The Effect of Hedge Fund Activism on Corporate Tax Avoidance
This paper examines the impact of hedge fund activism on corporate tax avoidance. We find that relative to matched control firms, businesses targeted by hedge fund activists exhibit lower tax avoidance levels prior to hedge fund intervention, but experience increases in tax avoidance after the intervention. Moreover, findings suggest that the increase in tax avoidance is greater when activists have a successful track record of implementing tax changes and possess tax interest or knowledge as indicated by their Securities and Exchange Commission (SEC) 13D filings. We also find that these greater tax savings do not appear to result from an increased use of high-risk and potentially illegal tax strategies, such as sheltering. Taken together, the results suggest that shareholder monitoring of firms, in the form of hedge fund activism, improves tax efficiency.
Uncovering Hedge Fund Skill from the Portfolio Holdings They Hide
This paper studies the \"confidential holdings\" of institutional investors, especially hedge funds, where the quarter-end equity holdings are disclosed with a delay through amendments to Form 13F and are usually excluded from the standard databases. Funds managing large risky portfolios with nonconventional strategies seek confidentiality more frequently. Stocks in these holdings are disproportionately associated with information-sensitive events or share characteristics indicating greater information asymmetry. Confidential holdings exhibit superior performance up to 12 months, and tend to take longer to build. Together the evidence supports private information and the associated price impact as the dominant motives for confidentiality.
Sentiment Trading and Hedge Fund Returns
In the presence of sentiment fluctuations, arbitrageurs may engage in different strategies leading to dispersed sentiment exposures.

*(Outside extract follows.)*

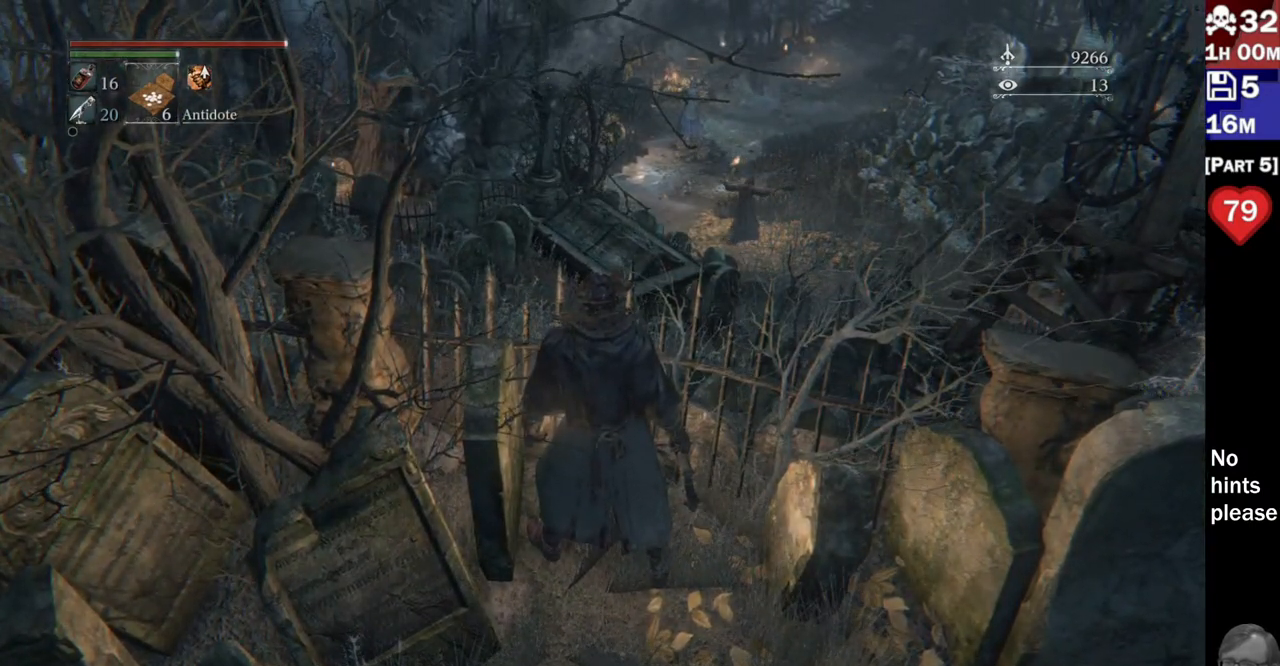
{"buttons": [], "left_stick": "center", "right_stick": "center", "button_events": [[200, "DPAD_DOWN", "down"], [283, "DPAD_DOWN", "up"]]}
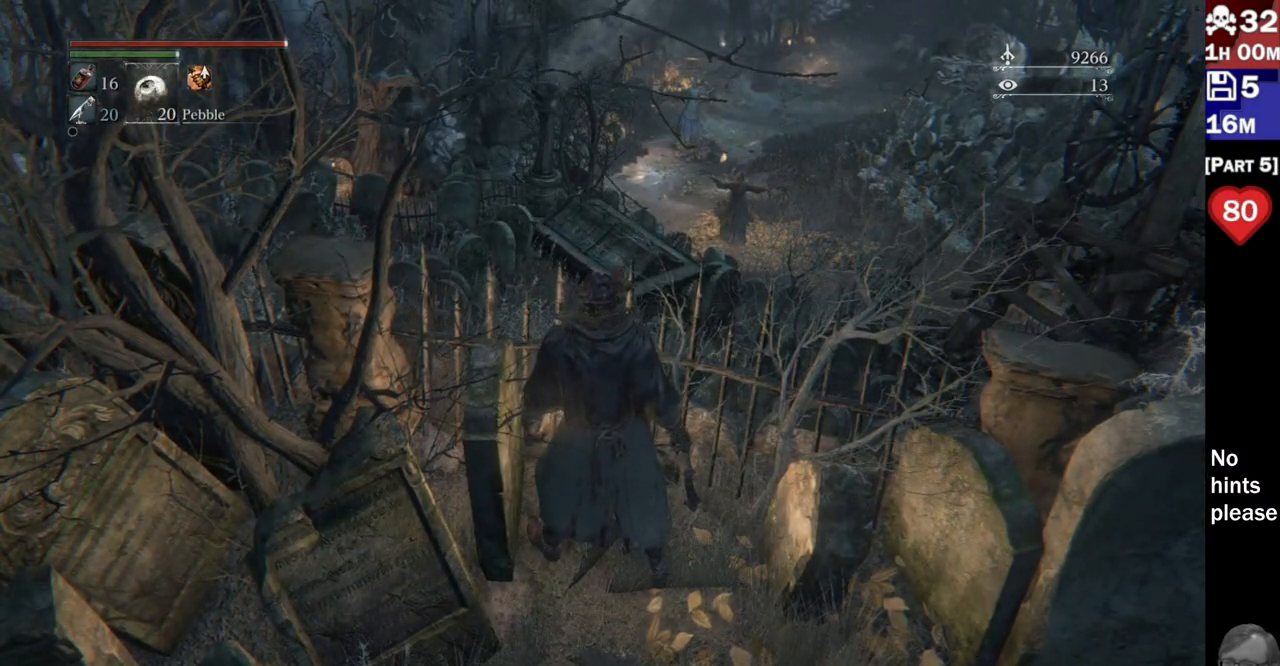
{"buttons": [], "left_stick": "center", "right_stick": "center", "button_events": [[317, "DPAD_DOWN", "down"], [417, "DPAD_DOWN", "up"]]}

We find that hedge funds in the top decile ranked by sentiment beta outperform those in the bottom decile by 0.59% per month on a risk-adjusted basis, with the spread being larger among skilled funds. We also find that about 10% of hedge funds have sentiment timing skill that positively correlates with fund sentiment beta and contributes to fund performance. Our findings show that skilled hedge funds can earn high returns by predicting and exploiting sentiment changes rather than betting against mispricing.